Trecho selecionado |
Coluna da Marilene Felinto: Resenha de “A Fuga da Sibéria”, de Liev Trótski — Gama Revista
COLUNA

Marilene Felinto

Resenha de “A Fuga da Sibéria”, de Liev Trótski

Trótski surpreende como tão bom escritor de uma narrativa de viagem entre literária e sociológica, já não fosse ele consagrado intelectual marxista de publicações diversas ao longo da vida

24 de Novembro de 2023

Símbolo de resistência, coerência e, até hoje, encarnação de uma realização possível da utopia, assim Leonardo Padura descreve o Liev Trótski (1879-1940) que ressurge na publicação deste “A Fuga da Sibéria”, livro de uma viagem forçada, escrito pelo então prisioneiro político russo em 1907.
Livro em que se revive a paisagem da Sibéria, bela e inumana, como destino do exílio imposto a importantes dissidentes políticos russos, como Dostoiévski, por exemplo, retratada agora pelo olhar do líder revolucionário socialista.

E Trótski surpreende como tão bom escritor de uma narrativa de viagem entre literária e sociológica, já não fosse ele consagrado intelectual marxista de publicações diversas ao longo da vida.
“Fuga da Sibéria” (Ubu, 2023) é o relato pessoal dele sobre a fuga que empreendeu, em 1907, ao conseguir escapar da escolta militar tsarista que o conduzia, e a outros presos políticos, ao degredo perpétuo em uma colônia de trabalhos forçados no Círculo Polar Ártico.

Aquela seria a segunda prisão e deportação de Trótski para a Sibéria, acusado de atividades revolucionárias pelo império russo. A primeira vez ocorreu em 1989, quando foi condenado a quatro anos de cárcere. Fugiu em 1902 e foi se exilar na Europa com passaporte falso, identificado como Trótski, pseudônimo que adotaria dali por diante. Seu nome verdadeiro era Liev Davidovitch Bronstein (também conhecido por “Leon”, em vez de “Liev”).

Material de origem |
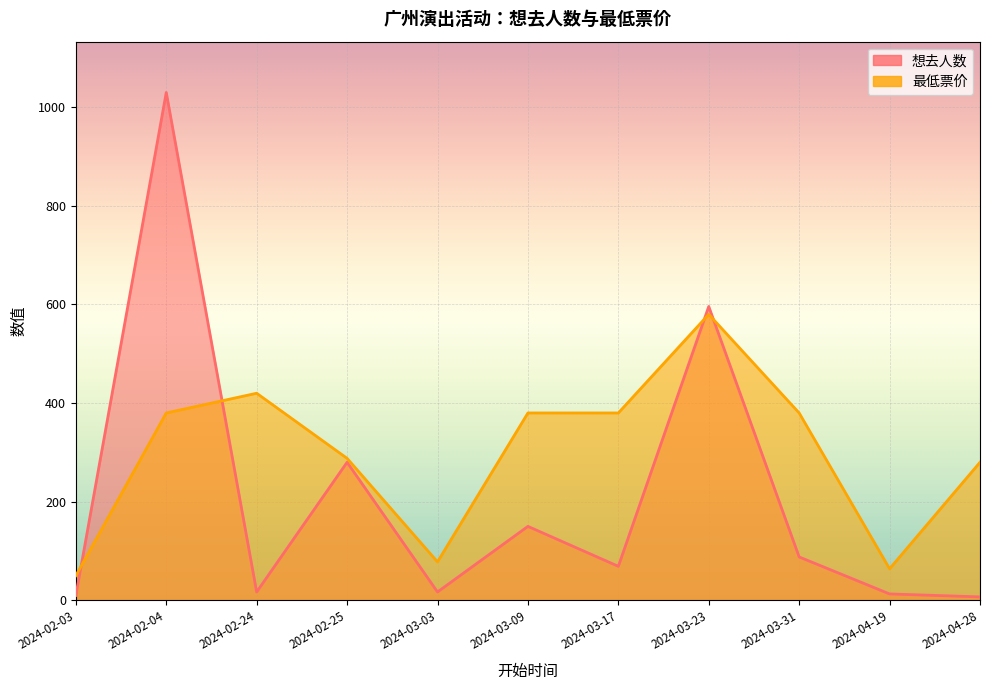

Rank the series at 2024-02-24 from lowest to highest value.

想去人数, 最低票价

Aplicando a leitura |
- a) Responda com base na resenha de “A Fuga da Sibéria”:
(i) Em que ano Trótski escreveu o livro?
(ii) Por qual editora saiu essa publicação?
(iii) Qual era o nome verdadeiro de Trótski?
- b) Dê sequência à resenha de “A Fuga da Sibéria”, começando logo depois da última frase do trecho.

Respostas das tarefas |
- a)
(i) Em 1907.
(ii) Pela Ubu.
(iii) Liev Davidovitch Bronstein.

- b)
A condenação que deu origem a este “Fuga da Sibéria” foi decorrência de sua participação ativa na Revolução de 1905, mobilização popular de camponeses e trabalhadores urbanos da Rússia que reivindicava liberdade, justiça social e econômica, em protesto contra o absolutismo do reinado de Nicolau II. Gestava-se ali a Revolução Socialista que eclodiria em 1917, da qual Trótski, ao lado de Lenin (1870-1924), seria figura central.

Na sua segunda detenção, em 1905, Trótski passou dois anos na “prisão provisória”, como diz ele, em São Petersburgo. Planejou sua fuga no trajeto mesmo percorrido pela escolta policial que o transferia dali para um povoado remoto na Sibéria, Obdorsk, destino final de sua condenação perpétua.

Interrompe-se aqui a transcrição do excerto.